_Given records_
══════════

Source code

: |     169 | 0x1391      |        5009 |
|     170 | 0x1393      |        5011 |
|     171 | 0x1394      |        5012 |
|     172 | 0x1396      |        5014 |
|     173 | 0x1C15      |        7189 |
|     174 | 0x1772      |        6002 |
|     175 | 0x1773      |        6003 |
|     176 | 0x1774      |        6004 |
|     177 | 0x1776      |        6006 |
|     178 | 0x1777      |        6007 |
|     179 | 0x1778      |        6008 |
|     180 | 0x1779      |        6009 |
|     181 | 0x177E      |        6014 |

══════════

_What to produce_
Reproduce the listing above line for line, leaving every character unchanged.

_Answer area_
Source code

: |     169 | 0x1391      |        5009 |
|     170 | 0x1393      |        5011 |
|     171 | 0x1394      |        5012 |
|     172 | 0x1396      |        5014 |
|     173 | 0x1C15      |        7189 |
|     174 | 0x1772      |        6002 |
|     175 | 0x1773      |        6003 |
|     176 | 0x1774      |        6004 |
|     177 | 0x1776      |        6006 |
|     178 | 0x1777      |        6007 |
|     179 | 0x1778      |        6008 |
|     180 | 0x1779      |        6009 |
|     181 | 0x177E      |        6014 |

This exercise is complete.